Task statement –
Each line from the one containing "Вы можете приобрести" through the final line of the data below must be repeated exactly.

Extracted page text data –
========

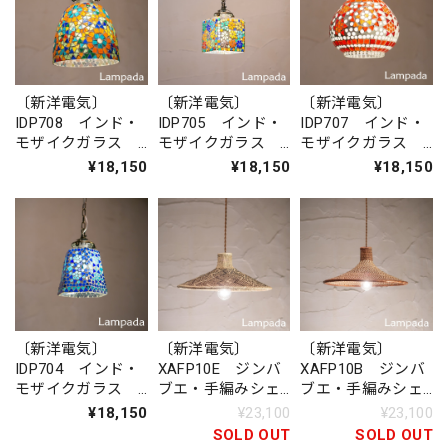
〔新洋電気〕
〔新洋電気〕
〔新洋電気〕
IDP708 インド・
IDP705 インド・
IDP707 インド・
モザイクガラス
モザイクガラス
モザイクガラス
ペンダントライト
ペンダントライト
ペンダントライト
¥18,150
¥18,150
¥18,150
（四角形）
〔新洋電気〕
〔新洋電気〕
〔新洋電気〕
IDP704 インド・
XAFP10E ジンバ
XAFP10B ジンバ
モザイクガラス
ブエ・手編みシェ
ブエ・手編みシェ
ペンダントライト
ード ペンダント
ード ペンダント
¥18,150
¥23,100
¥23,100
（六角形）
ライト
ライト
SOLD OUT
SOLD OUT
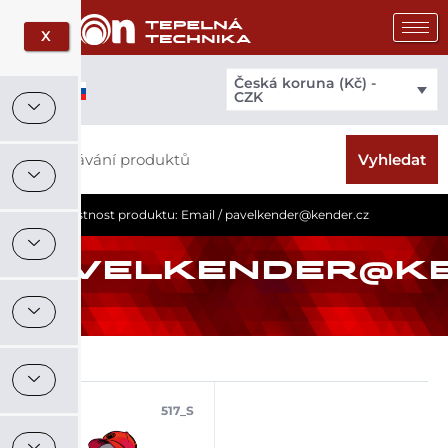
Přeskočit
na
X
obsah
Česká koruna (Kč) -
CZK
Search
Vyhledat
Domů
/ Vlastnost produktu: Email / pavelkender@kender.cz
PAVELKENDER@KE
517_S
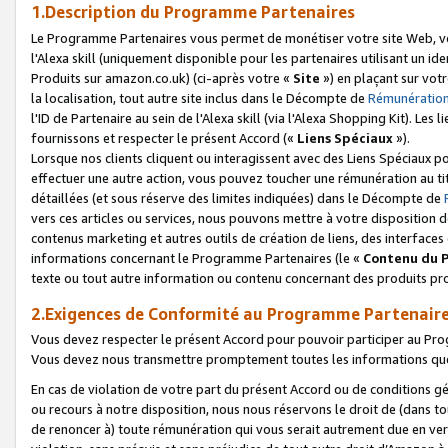
1.Description du Programme Partenaires
Le Programme Partenaires vous permet de monétiser votre site Web, vos 
l'Alexa skill (uniquement disponible pour les partenaires utilisant un 
Produits sur amazon.co.uk) (ci-après votre «
Site
») en plaçant sur votr
la localisation, tout autre site inclus dans le Décompte de
Rémunération
l'ID de Partenaire au sein de l'Alexa skill (via l'Alexa Shopping Kit). Le
fournissons et respecter le présent Accord («
Liens Spéciaux
»).
Lorsque nos clients cliquent ou interagissent avec des Liens Spéciaux p
effectuer une autre action, vous pouvez toucher une rémunération au ti
détaillées (et sous réserve des limites indiquées) dans le Décompte de
vers ces articles ou services, nous pouvons mettre à votre disposition d
contenus marketing et autres outils de création de liens, des interfaces
informations concernant le Programme Partenaires (le «
Contenu du 
texte ou tout autre information ou contenu concernant des produits prop
2.Exigences de Conformité au Programme Partenair
Vous devez respecter le présent Accord pour pouvoir participer au Pr
Vous devez nous transmettre promptement toutes les informations que
En cas de violation de votre part du présent Accord ou de conditions g
ou recours à notre disposition, nous nous réservons le droit de (dans 
de renoncer à) toute rémunération qui vous serait autrement due en ver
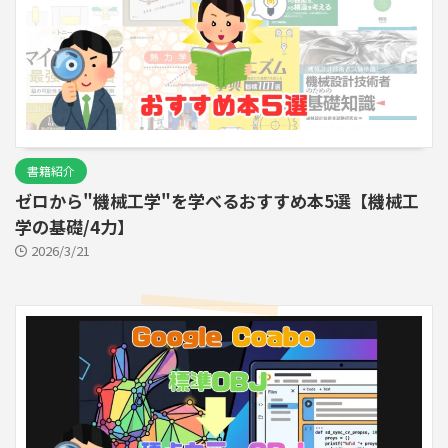
書籍紹介
ゼロから"機械工学"を学べるおすすめ本5選【機械工
学の基礎/4力】
2026/3/21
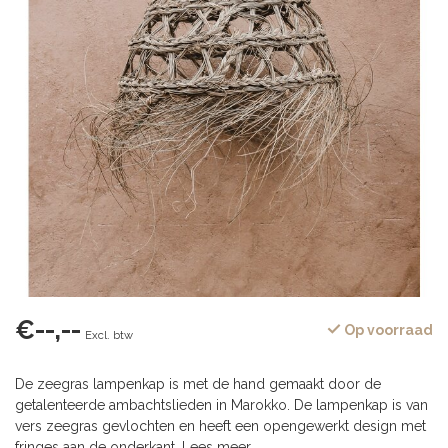
€--,--
Op voorraad
Excl. btw
De zeegras lampenkap is met de hand gemaakt door de
getalenteerde ambachtslieden in Marokko. De lampenkap is van
vers zeegras gevlochten en heeft een opengewerkt design met
fringes aan de onderkant.
Lees meer
.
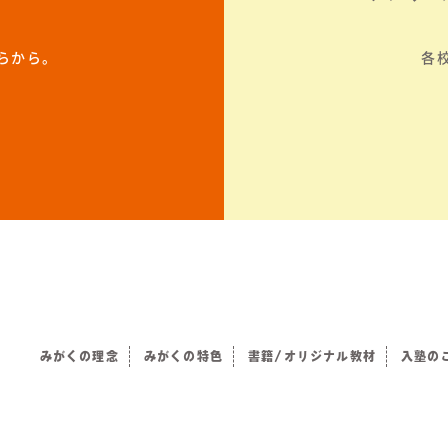
らから。
各
みがくの理念
みがくの特色
書籍/オリジナル教材
入塾の
）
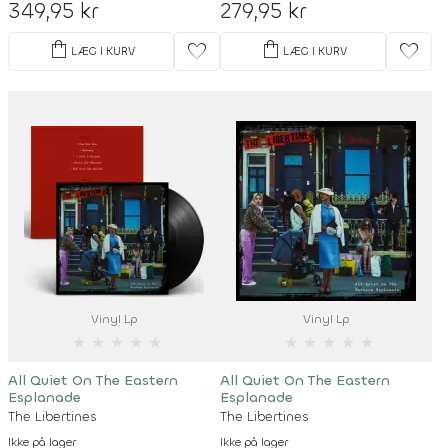
349,95 kr
279,95 kr
shopping_bag
shopping_bag
favorite
favorite
LÆG I KURV
LÆG I KURV
Vinyl Lp
Vinyl Lp
★
★
★
★
★
★
★
★
★
★
All Quiet On The Eastern
All Quiet On The Eastern
Esplanade
Esplanade
The Libertines
The Libertines
Ikke på lager
Ikke på lager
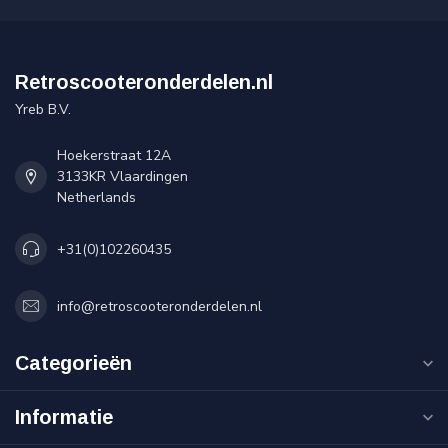
Retroscooteronderdelen.nl
Yreb B.V.
Hoekerstraat 12A
3133KR Vlaardingen
Netherlands
+31(0)102260435
info@retroscooteronderdelen.nl
Categorieën
Informatie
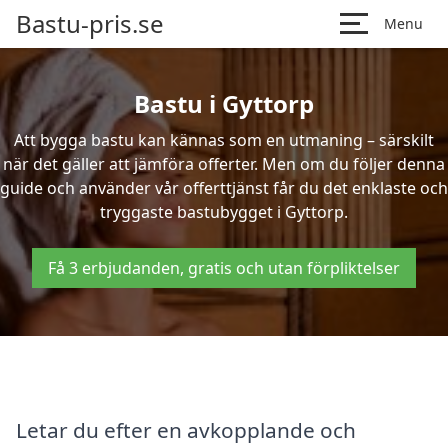
Bastu-pris.se
Menu
Bastu i Gyttorp
Att bygga bastu kan kännas som en utmaning – särskilt
när det gäller att jämföra offerter. Men om du följer denna
guide och använder vår offerttjänst får du det enklaste och
tryggaste bastubygget i Gyttorp.
Få 3 erbjudanden, gratis och utan förpliktelser
Letar du efter en avkopplande och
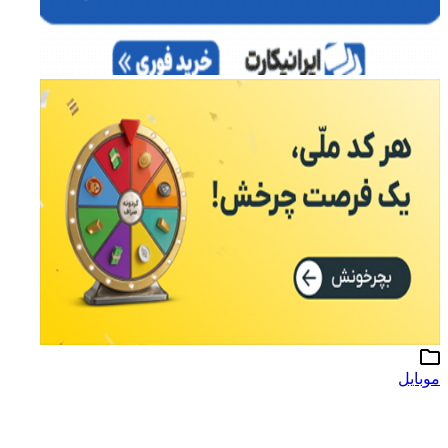
موبایل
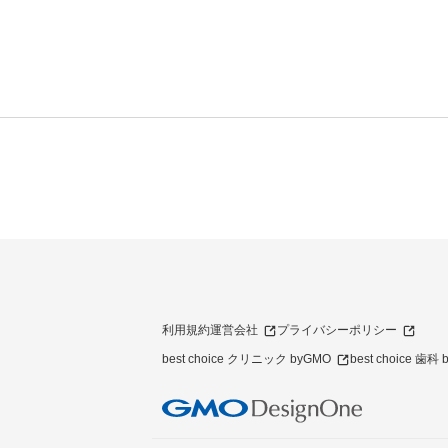
利用規約
運営会社
プライバシーポリシー
best choice クリニック byGMO
best choice 歯科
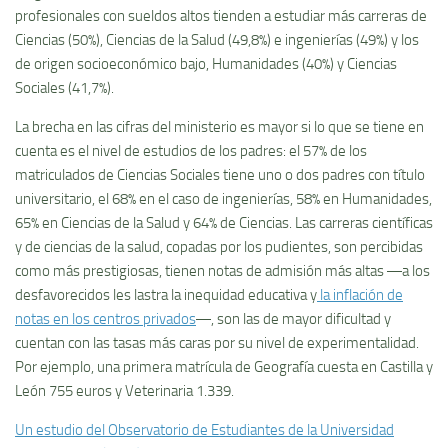
profesionales con sueldos altos tienden a estudiar más carreras de
Ciencias (50%), Ciencias de la Salud (49,8%) e ingenierías (49%) y los
de origen socioeconómico bajo, Humanidades (40%) y Ciencias
Sociales (41,7%).
La brecha en las cifras del ministerio es mayor si lo que se tiene en
cuenta es el nivel de estudios de los padres: el 57% de los
matriculados de Ciencias Sociales tiene uno o dos padres con título
universitario, el 68% en el caso de ingenierías, 58% en Humanidades,
65% en Ciencias de la Salud y 64% de Ciencias. Las carreras científicas
y de ciencias de la salud, copadas por los pudientes, son percibidas
como más prestigiosas, tienen notas de admisión más altas ―a los
desfavorecidos les lastra la inequidad educativa y
la inflación de
notas en los centros privados
―, son las de mayor dificultad y
cuentan con las tasas más caras por su nivel de experimentalidad.
Por ejemplo, una primera matrícula de Geografía cuesta en Castilla y
León 755 euros y Veterinaria 1.339.
Un estudio del Observatorio de Estudiantes de la Universidad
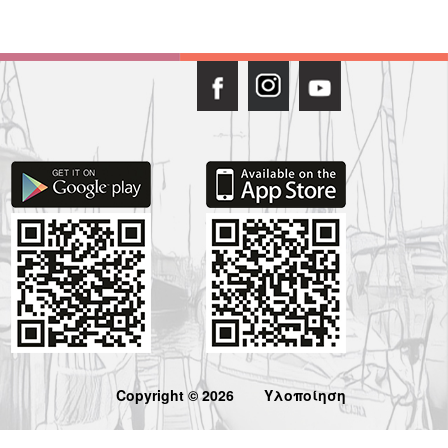
Copyright © 2026
Υλοποίηση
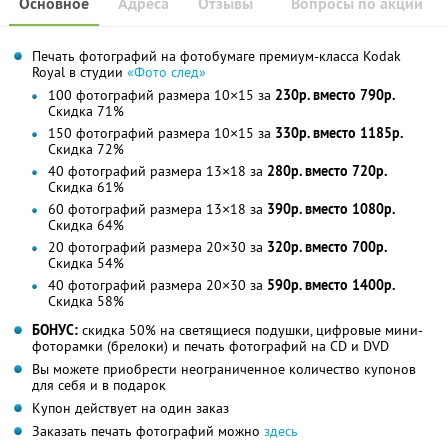
Основное
Адреса
Отзывы
Вопросы по акции
Печать фотографий на фотобумаге премиум-класса Kodak
Royal в студии
«Фото след»
100 фотографий размера 10×15 за
230р. вместо 790р.
Скидка 71%
150 фотографий размера 10×15 за
330р. вместо 1185р.
Скидка 72%
40 фотографий размера 13×18 за
280р. вместо 720р.
Скидка 61%
60 фотографий размера 13×18 за
390р. вместо 1080р.
Скидка 64%
20 фотографий размера 20×30 за
320р. вместо 700р.
Скидка 54%
40 фотографий размера 20×30 за
590р. вместо 1400р.
Скидка 58%
БОНУС:
скидка 50% на светящиеся подушки, цифровые мини-
фоторамки (брелоки) и печать фотографий на CD и DVD
Вы можете приобрести неограниченное количество купонов
для себя и в подарок
Купон действует на один заказ
Заказать печать фотографий можно
здесь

========

Worked solution –
Вы можете приобрести неограниченное количество купонов
для себя и в подарок
Купон действует на один заказ
Заказать печать фотографий можно
здесь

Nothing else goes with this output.